Nearly all the art Super Genius Games uses (including all the pieces from these two fine artists) comes to us in electronic format. That's actually covered in our contract. There have been a few cases where we have scanned in art ourselves, in which case we have used high-end desktop scanners.
| Ravingdork |
Ravingdork wrote:I imagine that once the artwork is digitized and the text has been written out, it's all put into a a single PDF compilation via Adobe Indesign. It's the professional standard in published works.Way to oversimplify the job of the layout artist. <grin>
I am a layout artist. I do the layout of newspapers for a living.
It's intuitive and natural to me so I forget that it sometimes bears more explaining to the untrained.
| Chuck Wright Frog God Games |
FGG Chuck wrote:Ravingdork wrote:I imagine that once the artwork is digitized and the text has been written out, it's all put into a a single PDF compilation via Adobe Indesign. It's the professional standard in published works.Way to oversimplify the job of the layout artist. <grin>I am a layout artist. I do the layout of newspapers for a living.
It's intuitive and natural to me so I forget that it sometimes bears more explaining to the untrained.
<laugh> I did that exact same job for well over a decade. Congrats on retaining a job in the newspaper industry! *knocks on wood*
| hunter1828 |
I imagine that once the artwork is digitized and the text has been written out, it's all put into a a single PDF compilation via Adobe Indesign. It's the professional standard in published works.
That's it, though my wife (who does our layout) usually adds the step of cursing like a sailor somewhere in the process...
Marc Radle
|
Ravingdork wrote:I imagine that once the artwork is digitized and the text has been written out, it's all put into a a single PDF compilation via Adobe Indesign. It's the professional standard in published works.That's it, though my wife (who does our layout) usually adds the step of cursing like a sailor somewhere in the process...

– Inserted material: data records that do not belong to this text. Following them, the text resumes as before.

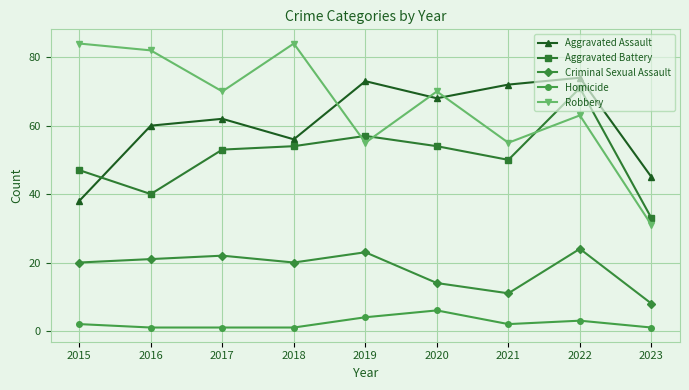

Reading left to right, extract all data points from this chart.

Aggravated Assault: 38	60	62	56	73	68	72	74	45
Aggravated Battery: 47	40	53	54	57	54	50	71	33
Criminal Sexual Assault: 20	21	22	20	23	14	11	24	8
Homicide: 2	1	1	1	4	6	2	3	1
Robbery: 84	82	70	84	55	70	55	63	31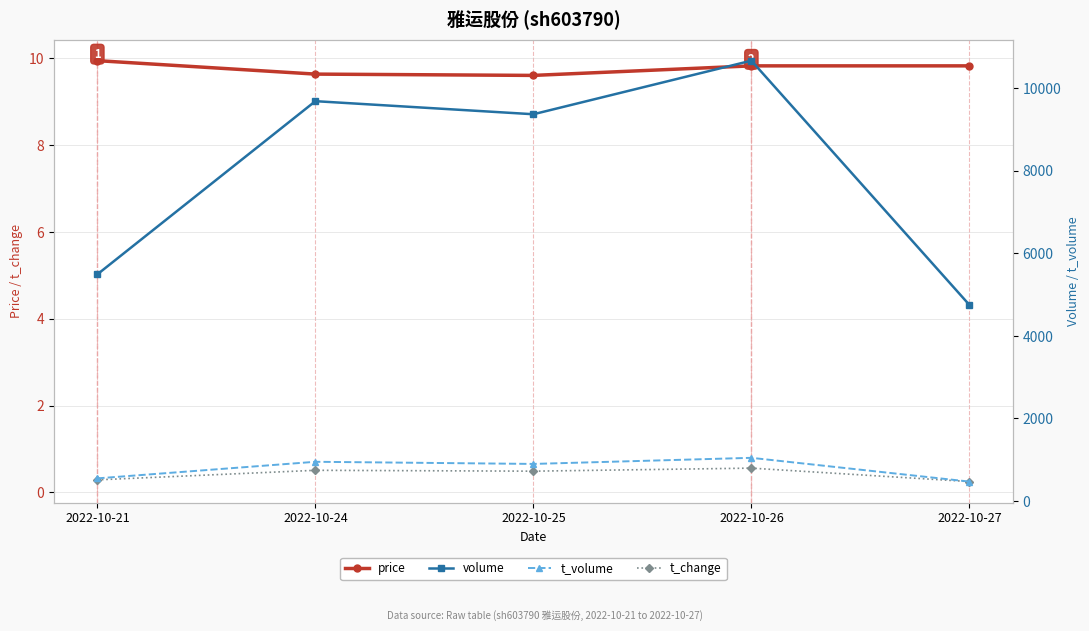

Rank the series by their maximum value, from highest to lowest.

volume, t_volume, price, t_change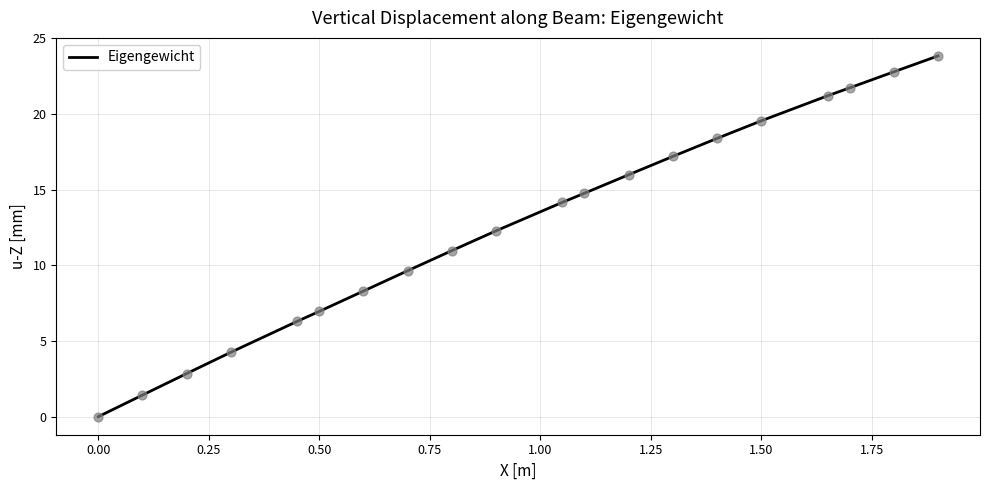

What is the difference between the maximum and minimum values?

23.8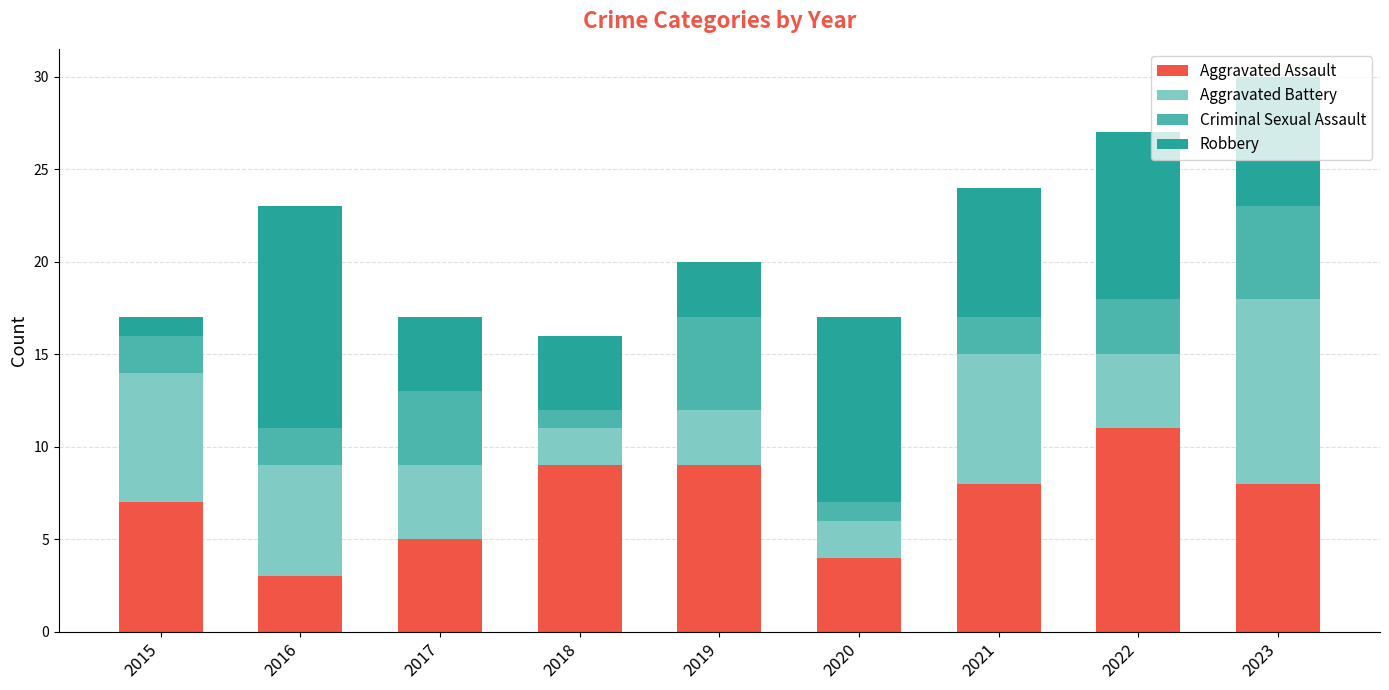

What is the highest value of the Aggravated Assault series?

11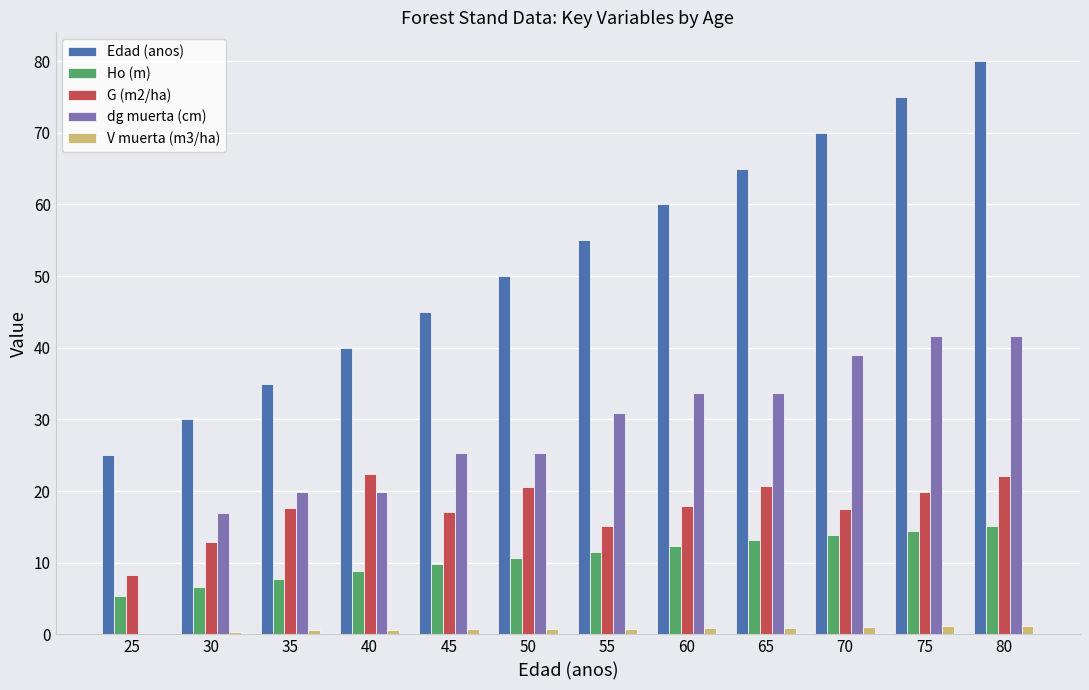

How many data points does each series have?

12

Ha ha! As a professional graphic artist for close to 20 years, I had to chuckle at that (even after all those years in the industry, I still ALSO find myself adding the step of cursing like a sailor now and then :)
| Ravingdork |
The only time I've ever cursed like a sailor is when my revolving door of editor-and-chiefs simply didn't grasp the amount of work that goes into layout design. It's like a puzzle, everything had to fit just right, or it's a mess.
After completing the entire layout for an issue, and only having an hour left before deadline, I had the EiC call me to tell me to switch out the front page story for another and move the old one to another section.
Problem was our budget forces a specific limited page count. The new story wasn't big enough to fill the front page, the old story was too large to fit into the already full section, and everything would shift around both so that our colored ads would fall on grayscale pages and our lead stories (that were supposed to run off onto other pages where the ads were) no longer directed the reader to the ads.
If you move one little thing, EVERYTHING around it can shift dramatically.
Sadly, most of my coworkers and bosses never grasped that for some reason.
As such, I was forced to recreate the ENTIRE issue from scratch in just an hour and, though I made it work, I still think the initial design would have made for a better issue. But we just HAD to have that new story. *sighs in exasperation*
| Chuck Wright Frog God Games |
It's just as bad when you notice something that needs to change that will mess up the rest of the book and you simply don't want to spend the half-hour fixing the entire book... but you have to.
Expletives fly when I'm fighting myself over that. <laugh>
@Ravingdork - And then the EIC blames you when you miss deadline, right?